Wondering if anyone’s had a similar problem they’ve managed to work through.
I purchased an (allegedly) tested, working 8048-TRFT system (without CPUs or RAM but with 8 MEM1 boards) last month on eBay and have not successfully POSTed it yet. It shipped with only one PSU which I thought may have been contributing to the issue, but after getting the seller to ship me 3 more as advertised and then installing and powering all 4, made no difference.
I’m testing with 4x E7-4880 v2s, and 8x MEM1 1.01 boards with either 32GB 4Rx4 1333 LRDIMMs (Samsung M386B4G70DM0), 8GB 2Rx4 1333 LRDIMMs (Samsung M393B1K70QB0), or 4GB 2Rx8 1600 LRDIMMs (Samsung M393B5273DH0).
Until last night, I was struggling with P#M# DC Detect Failure (usually P1M1 but occasionally a few others). As noted elsewhere in this thread, that ended up being due to the “different sized” mem boards, and shuffling them around resulted in that mostly going away. When getting past that stage, the system would (seemingly) successfully get through memory training, but hang on “System Initalizing… B” with a B7 POST code without displaying the BMC IP address.
I’ve managed to get past that tonight by reseating the CPUs and memboards probably a dozen times, but now I’m getting stuck at “System Initalizing… 7” with a 79 POST code and the BMC IP address being displayed. No matter what configuration I try (1, 2, or 4 DIMMs per board with 4GB, 8GB, or 32GB DIMMs, 1 or 2 boards per CPU, and 2, 3, or 4 CPUs installed - every permutation of those options), I can’t get any further. I’ve also tried another BMC card, in case that was related, which made absolutely no difference.
Is 79 a memory training step, or something else? I’ve removed the CMOS battery and shorted the jumper probably 20 times over the last month, so I doubt there’s a BIOS misconfiguration (although I can’t get far enough into the boot process to check the BIOS configuration). It hangs for about 7-8 seconds on that code and message before rebooting, and I’ve let it loop for as long as 12 hours to no avail. In the most minimal configuration, I have no USB devices attached, nor any PCIe cards installed, nor any hard drives in either the SAS bays or attached to the SATA headers. The only peripheral is the BMC card and a VGA cable. I have also attempted with a bootable Ubuntu USB flash drive attached, as well as a USB keyboard to try to get into BIOS configuration, but I don’t think that’s made a difference since it’s never getting out of POST.

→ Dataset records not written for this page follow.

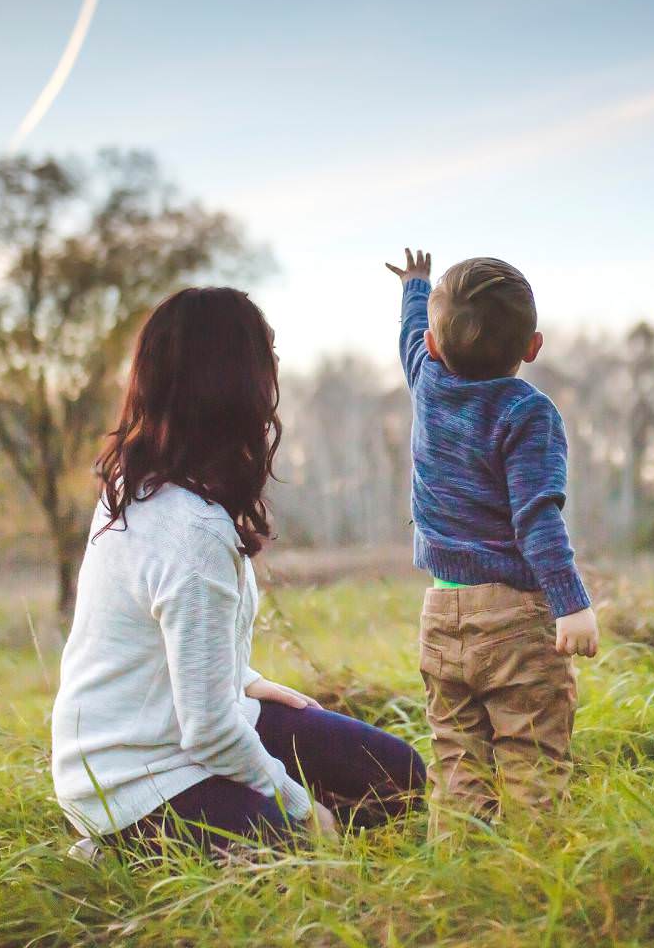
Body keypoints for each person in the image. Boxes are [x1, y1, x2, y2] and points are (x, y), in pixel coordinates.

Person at [50, 286, 425, 857]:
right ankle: (117, 849)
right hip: (132, 778)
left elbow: (164, 645)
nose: (275, 373)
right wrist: (301, 809)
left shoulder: (148, 481)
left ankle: (236, 816)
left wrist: (243, 682)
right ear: (232, 383)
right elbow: (207, 729)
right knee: (295, 852)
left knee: (399, 776)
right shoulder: (186, 529)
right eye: (266, 357)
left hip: (193, 728)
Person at [385, 248, 600, 823]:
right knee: (532, 759)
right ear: (533, 348)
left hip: (442, 610)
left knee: (456, 762)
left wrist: (415, 286)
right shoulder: (528, 413)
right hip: (514, 620)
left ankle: (457, 886)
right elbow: (536, 516)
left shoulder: (427, 381)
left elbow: (411, 335)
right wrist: (571, 603)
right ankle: (534, 883)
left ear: (432, 346)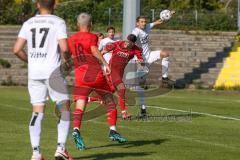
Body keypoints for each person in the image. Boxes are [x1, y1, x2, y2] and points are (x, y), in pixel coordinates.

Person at [13, 0, 72, 159]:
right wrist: (68, 60)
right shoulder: (58, 22)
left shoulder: (28, 22)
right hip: (53, 72)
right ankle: (60, 148)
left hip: (35, 73)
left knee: (37, 111)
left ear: (38, 5)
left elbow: (17, 49)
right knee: (64, 108)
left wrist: (31, 61)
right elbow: (65, 48)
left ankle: (36, 153)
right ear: (54, 5)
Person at [67, 13, 127, 150]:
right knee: (110, 101)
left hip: (80, 76)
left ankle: (76, 129)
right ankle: (112, 130)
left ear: (77, 24)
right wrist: (105, 63)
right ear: (91, 24)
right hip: (95, 74)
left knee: (80, 105)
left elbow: (67, 53)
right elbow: (94, 49)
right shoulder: (92, 36)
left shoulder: (72, 39)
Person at [132, 14, 175, 116]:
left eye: (144, 21)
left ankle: (164, 78)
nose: (144, 23)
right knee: (141, 86)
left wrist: (167, 15)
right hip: (140, 60)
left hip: (149, 55)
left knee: (165, 54)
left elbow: (158, 22)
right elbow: (131, 37)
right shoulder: (136, 31)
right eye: (141, 22)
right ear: (137, 23)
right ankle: (143, 109)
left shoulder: (146, 27)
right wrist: (131, 39)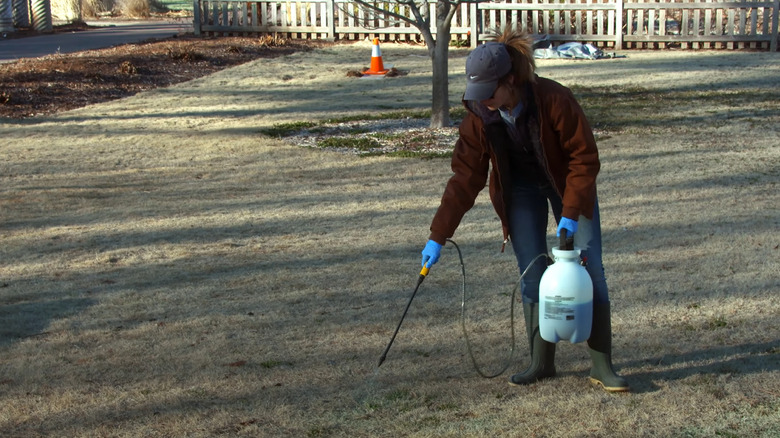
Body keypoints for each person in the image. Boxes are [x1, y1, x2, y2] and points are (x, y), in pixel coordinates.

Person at [420, 27, 629, 392]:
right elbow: (465, 178)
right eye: (478, 94)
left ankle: (601, 365)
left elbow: (584, 158)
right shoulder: (479, 118)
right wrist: (438, 236)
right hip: (521, 191)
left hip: (568, 185)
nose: (484, 101)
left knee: (589, 267)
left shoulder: (554, 100)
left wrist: (570, 210)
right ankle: (541, 362)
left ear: (511, 80)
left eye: (490, 92)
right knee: (532, 271)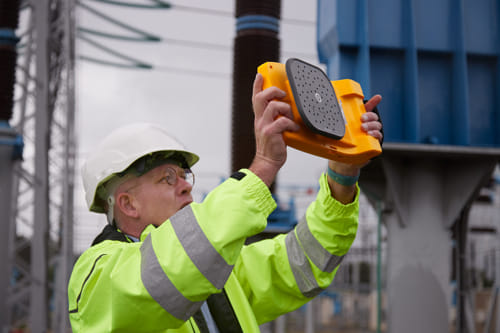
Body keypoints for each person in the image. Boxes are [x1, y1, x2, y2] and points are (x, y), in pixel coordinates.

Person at [67, 73, 383, 332]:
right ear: (128, 204)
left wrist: (342, 175)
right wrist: (261, 168)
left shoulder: (220, 274)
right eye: (167, 178)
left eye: (184, 176)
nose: (185, 189)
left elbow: (305, 261)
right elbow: (168, 267)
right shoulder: (96, 276)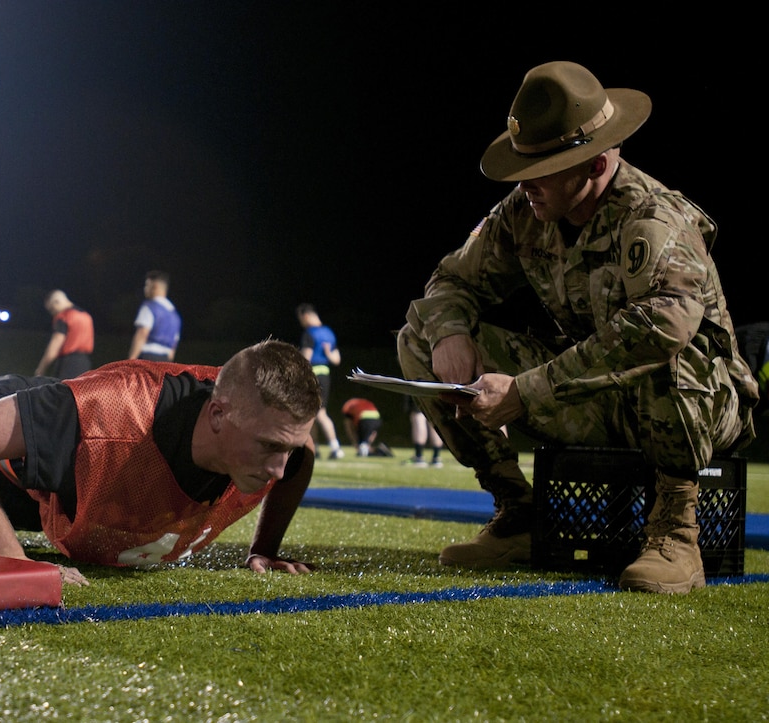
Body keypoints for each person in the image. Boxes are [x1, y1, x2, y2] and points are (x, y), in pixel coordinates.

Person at [396, 61, 758, 595]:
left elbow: (666, 323)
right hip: (598, 396)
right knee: (418, 339)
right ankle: (520, 516)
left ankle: (677, 533)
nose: (524, 184)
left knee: (666, 342)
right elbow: (449, 279)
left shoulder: (652, 218)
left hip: (702, 403)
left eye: (543, 167)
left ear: (594, 165)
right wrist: (450, 332)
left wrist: (525, 390)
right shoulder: (524, 210)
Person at [0, 339, 323, 585]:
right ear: (217, 415)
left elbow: (302, 460)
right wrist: (16, 568)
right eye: (269, 448)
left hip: (66, 488)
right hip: (12, 454)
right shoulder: (111, 414)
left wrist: (265, 550)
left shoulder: (277, 437)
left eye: (289, 448)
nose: (278, 468)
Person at [296, 303, 344, 459]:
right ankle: (314, 448)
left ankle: (335, 447)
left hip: (313, 375)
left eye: (301, 319)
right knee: (313, 414)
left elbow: (306, 358)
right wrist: (328, 353)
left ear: (306, 316)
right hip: (325, 374)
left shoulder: (310, 333)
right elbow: (336, 359)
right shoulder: (329, 333)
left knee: (319, 413)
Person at [33, 289, 94, 379]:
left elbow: (55, 343)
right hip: (84, 363)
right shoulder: (86, 316)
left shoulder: (64, 317)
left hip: (67, 363)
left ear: (56, 302)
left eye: (52, 309)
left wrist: (41, 368)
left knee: (59, 391)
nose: (52, 313)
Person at [128, 270, 181, 361]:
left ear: (155, 286)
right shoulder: (175, 315)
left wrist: (131, 359)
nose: (145, 288)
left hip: (147, 357)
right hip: (165, 361)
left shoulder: (149, 307)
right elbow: (173, 346)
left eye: (147, 285)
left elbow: (142, 334)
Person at [403, 396, 442, 468]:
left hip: (420, 390)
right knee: (434, 421)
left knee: (418, 418)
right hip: (436, 391)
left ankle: (419, 456)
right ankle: (436, 457)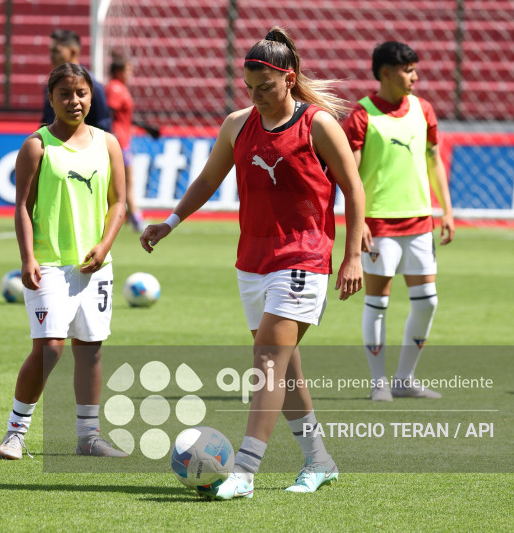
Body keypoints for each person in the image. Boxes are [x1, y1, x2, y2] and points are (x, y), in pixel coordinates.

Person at [140, 27, 365, 499]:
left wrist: (350, 257)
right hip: (252, 261)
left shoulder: (317, 124)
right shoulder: (237, 124)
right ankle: (319, 461)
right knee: (285, 369)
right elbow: (207, 179)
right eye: (250, 88)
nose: (258, 96)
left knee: (266, 361)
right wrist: (170, 222)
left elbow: (353, 187)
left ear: (289, 78)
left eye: (266, 87)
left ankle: (243, 470)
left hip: (304, 256)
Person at [0, 63, 127, 460]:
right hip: (50, 265)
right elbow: (22, 206)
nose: (75, 101)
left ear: (92, 96)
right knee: (51, 347)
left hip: (94, 266)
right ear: (50, 98)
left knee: (90, 348)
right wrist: (27, 257)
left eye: (82, 93)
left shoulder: (108, 143)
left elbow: (119, 201)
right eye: (65, 94)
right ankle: (15, 432)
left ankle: (88, 438)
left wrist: (105, 246)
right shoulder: (37, 145)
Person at [341, 41, 454, 402]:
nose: (415, 77)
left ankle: (404, 380)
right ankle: (379, 384)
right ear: (386, 73)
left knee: (428, 302)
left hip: (420, 222)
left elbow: (434, 159)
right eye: (408, 71)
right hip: (379, 226)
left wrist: (446, 209)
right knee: (378, 303)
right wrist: (359, 224)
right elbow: (349, 176)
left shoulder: (423, 110)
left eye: (415, 70)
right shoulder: (362, 115)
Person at [106, 53, 160, 233]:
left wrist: (146, 128)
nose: (131, 73)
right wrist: (112, 138)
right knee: (127, 183)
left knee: (121, 184)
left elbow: (124, 117)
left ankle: (128, 217)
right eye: (128, 70)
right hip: (119, 143)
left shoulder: (119, 87)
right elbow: (110, 114)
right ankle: (136, 220)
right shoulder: (115, 89)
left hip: (122, 141)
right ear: (119, 71)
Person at [41, 29, 112, 133]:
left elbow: (102, 125)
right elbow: (46, 122)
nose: (51, 56)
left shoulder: (93, 85)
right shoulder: (51, 85)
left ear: (73, 52)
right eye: (64, 94)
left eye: (56, 51)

I also have a set of 4 e7 v3 ES CPUs that exhibit identical behaviour. I had ordered the 4880 v2s to determine whether there was just an issue with the ES CPUs, which I believe to have ruled out. I also have a set of 4 8890 v4s on the way to test with, but I expect probably identical behaviour. I have also tested with another set of 4 MEM1 1.01 boards, which only ever resulted in P#M# DC Detect or Coarse errors.
Is there anything else I can try, or anything I’m missing? I’m getting closer to the return for replacement cutoff the eBay seller provides; I’d really like to not have to make use of it (for one, I live in Canada, and have to deal with driving down to the US for shipping and receiving since this seller will not ship internationally), but it really looks like there’s something defective with the motherboard (again, unless I’m missing something). It’s also worth mentioning, the seller shipped it with heatsinks installed but no CPUs or even socket covers, so it wouldn't shock me if the pins were damaged. I can’t see any bent pins on any socket (even with a 10x microscope, and I’ve successfully repaired bent LGA2011 pins before) but it’s not out of the realm of possibility. I also spent easily 6+ hours cleaning thermal paste out of the pins of 3 sockets after I noticed the CPUs coming out of them had paste on the pads, which I assume is related to being shipped with no covers.